• _What is required_: All of the data goes into your copy exactly as written. Images do not.

• _Provided data_:
· · · · ·
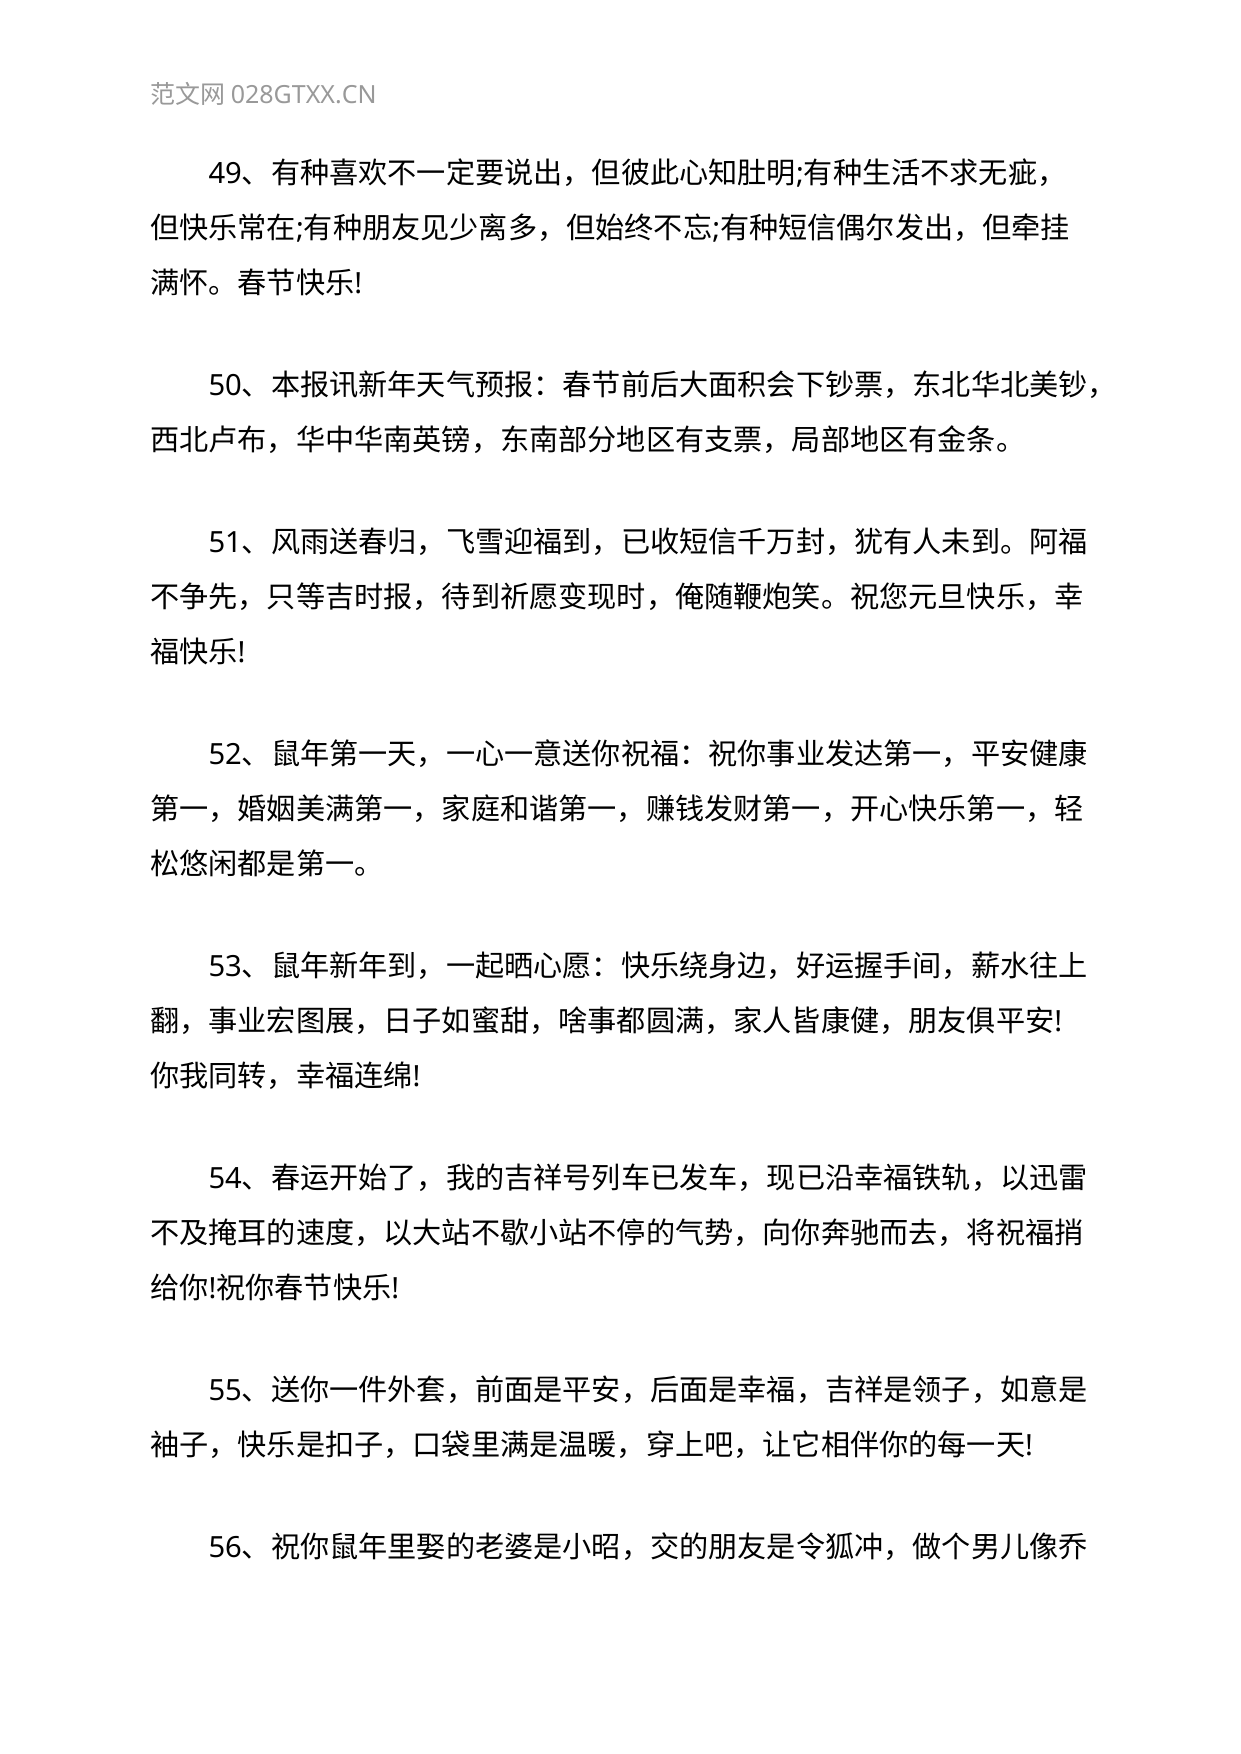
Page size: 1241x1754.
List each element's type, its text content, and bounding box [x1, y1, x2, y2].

text 53、鼠年新年到，一起晒心愿：快乐绕身边，好运握手间，薪水往上翻，事业宏图展，日子如蜜甜，啥事都圆满，家人皆康健，朋友俱平安!你我同转，幸福连绵! [150, 942, 1090, 1095]
text 50、本报讯新年天气预报：春节前后大面积会下钞票，东北华北美钞，西北卢布，华中华南英镑，东南部分地区有支票，局部地区有金条。 [150, 362, 1090, 459]
text 51、风雨送春归，飞雪迎福到，已收短信千万封，犹有人未到。阿福不争先，只等吉时报，待到祈愿变现时，俺随鞭炮笑。祝您元旦快乐，幸福快乐! [150, 519, 1090, 671]
text 54、春运开始了，我的吉祥号列车已发车，现已沿幸福铁轨，以迅雷不及掩耳的速度，以大站不歇小站不停的气势，向你奔驰而去，将祝福捎给你!祝你春节快乐! [150, 1154, 1090, 1307]
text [150, 1523, 1090, 1566]
text 55、送你一件外套，前面是平安，后面是幸福，吉祥是领子，如意是袖子，快乐是扣子，口袋里满是温暖，穿上吧，让它相伴你的每一天! [150, 1366, 1090, 1463]
text 49、有种喜欢不一定要说出，但彼此心知肚明;有种生活不求无疵，但快乐常在;有种朋友见少离多，但始终不忘;有种短信偶尔发出，但牵挂满怀。春节快乐! [150, 150, 1090, 302]
text 52、鼠年第一天，一心一意送你祝福：祝你事业发达第一，平安健康第一，婚姻美满第一，家庭和谐第一，赚钱发财第一，开心快乐第一，轻松悠闲都是第一。 [150, 731, 1090, 883]
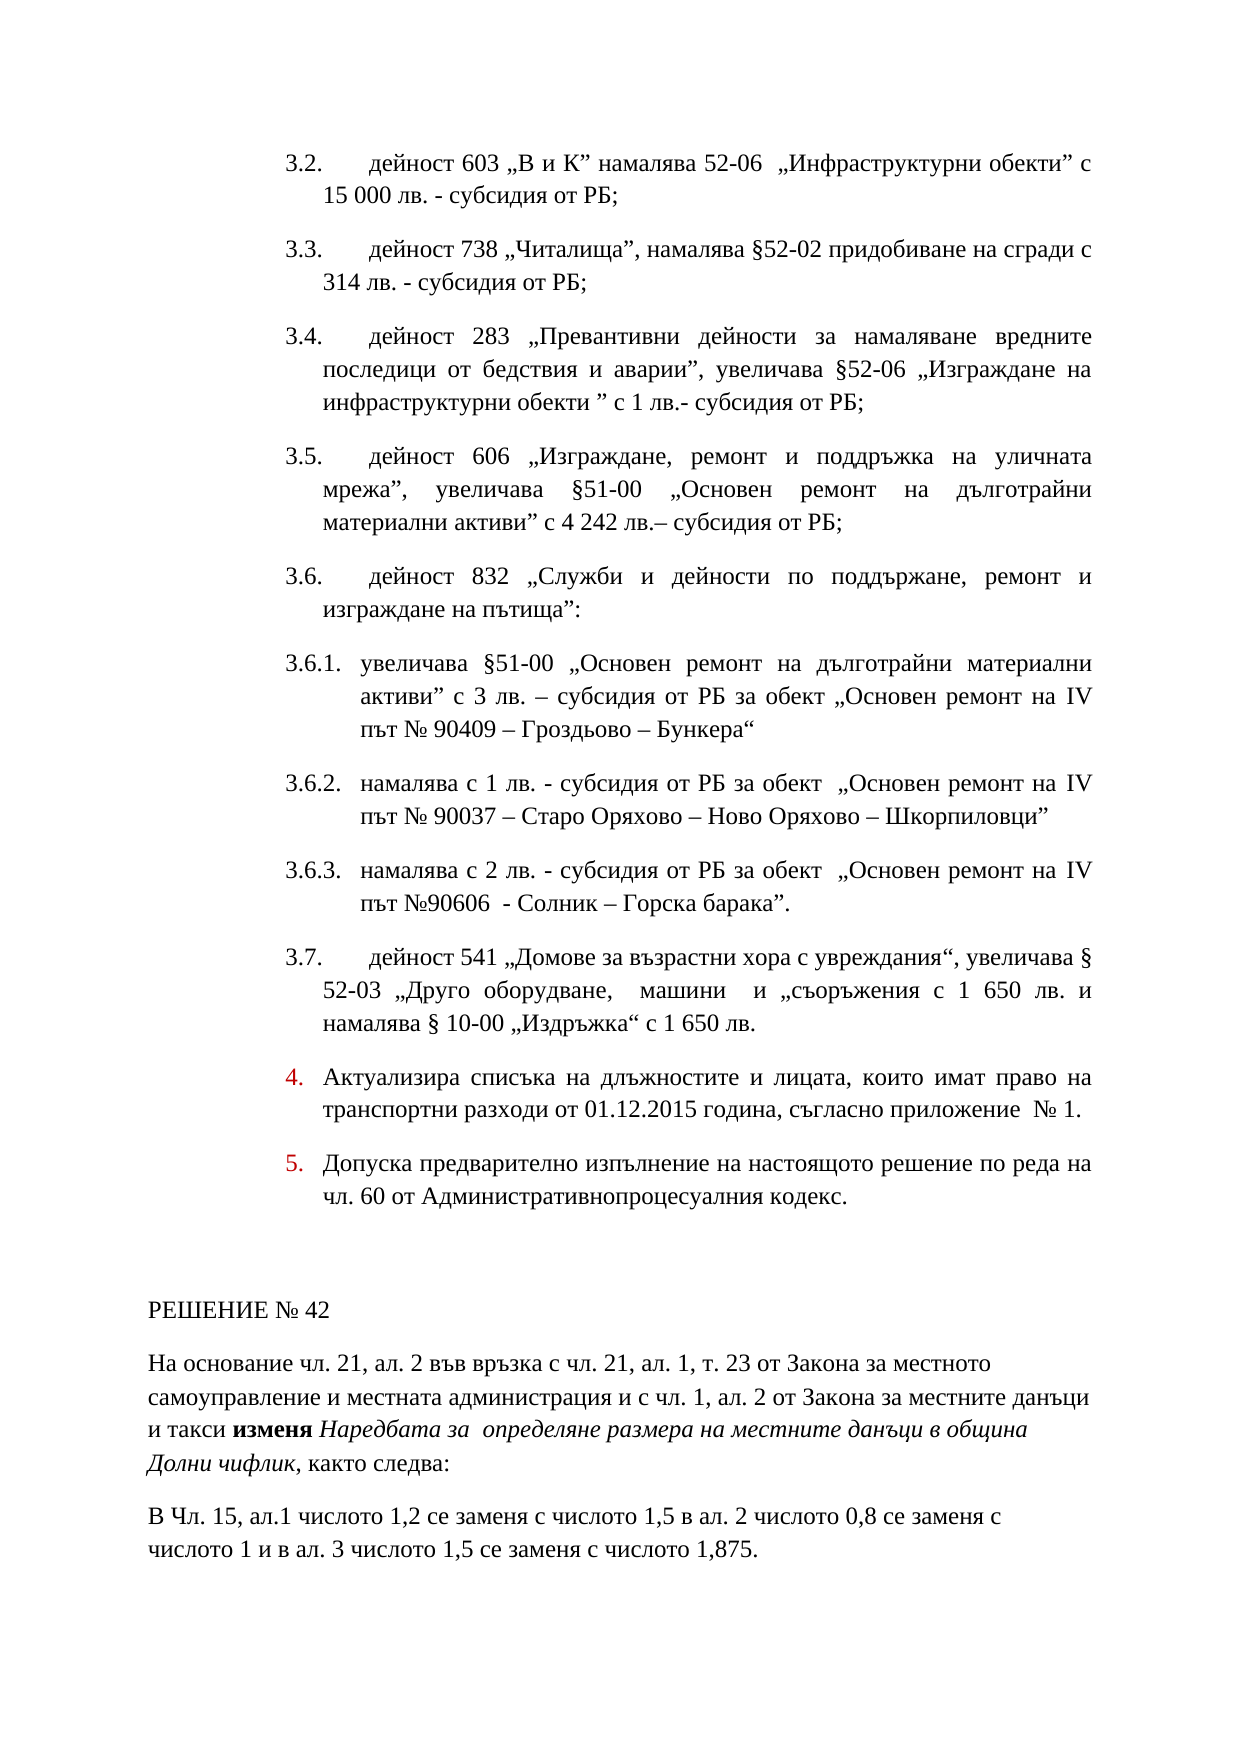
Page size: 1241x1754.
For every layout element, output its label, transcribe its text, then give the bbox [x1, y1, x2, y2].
· · · · ·
• _Written response_:
Page size: 1241x1754.
List each element's type, its text content, and bounding box [x1, y1, x2, y2].

text 53、鼠年新年到，一起晒心愿：快乐绕身边，好运握手间，薪水往上翻，事业宏图展，日子如蜜甜，啥事都圆满，家人皆康健，朋友俱平安!你我同转，幸福连绵! [150, 942, 1090, 1095]
text 50、本报讯新年天气预报：春节前后大面积会下钞票，东北华北美钞，西北卢布，华中华南英镑，东南部分地区有支票，局部地区有金条。 [150, 362, 1090, 459]
text 51、风雨送春归，飞雪迎福到，已收短信千万封，犹有人未到。阿福不争先，只等吉时报，待到祈愿变现时，俺随鞭炮笑。祝您元旦快乐，幸福快乐! [150, 519, 1090, 671]
text 54、春运开始了，我的吉祥号列车已发车，现已沿幸福铁轨，以迅雷不及掩耳的速度，以大站不歇小站不停的气势，向你奔驰而去，将祝福捎给你!祝你春节快乐! [150, 1154, 1090, 1307]
text [150, 1523, 1090, 1566]
text 55、送你一件外套，前面是平安，后面是幸福，吉祥是领子，如意是袖子，快乐是扣子，口袋里满是温暖，穿上吧，让它相伴你的每一天! [150, 1366, 1090, 1463]
text 49、有种喜欢不一定要说出，但彼此心知肚明;有种生活不求无疵，但快乐常在;有种朋友见少离多，但始终不忘;有种短信偶尔发出，但牵挂满怀。春节快乐! [150, 150, 1090, 302]
text 52、鼠年第一天，一心一意送你祝福：祝你事业发达第一，平安健康第一，婚姻美满第一，家庭和谐第一，赚钱发财第一，开心快乐第一，轻松悠闲都是第一。 [150, 731, 1090, 883]
Page size: 1241x1754.
For every layout element, output its label, transcribe its text, then give the bbox [x1, y1, x2, y2].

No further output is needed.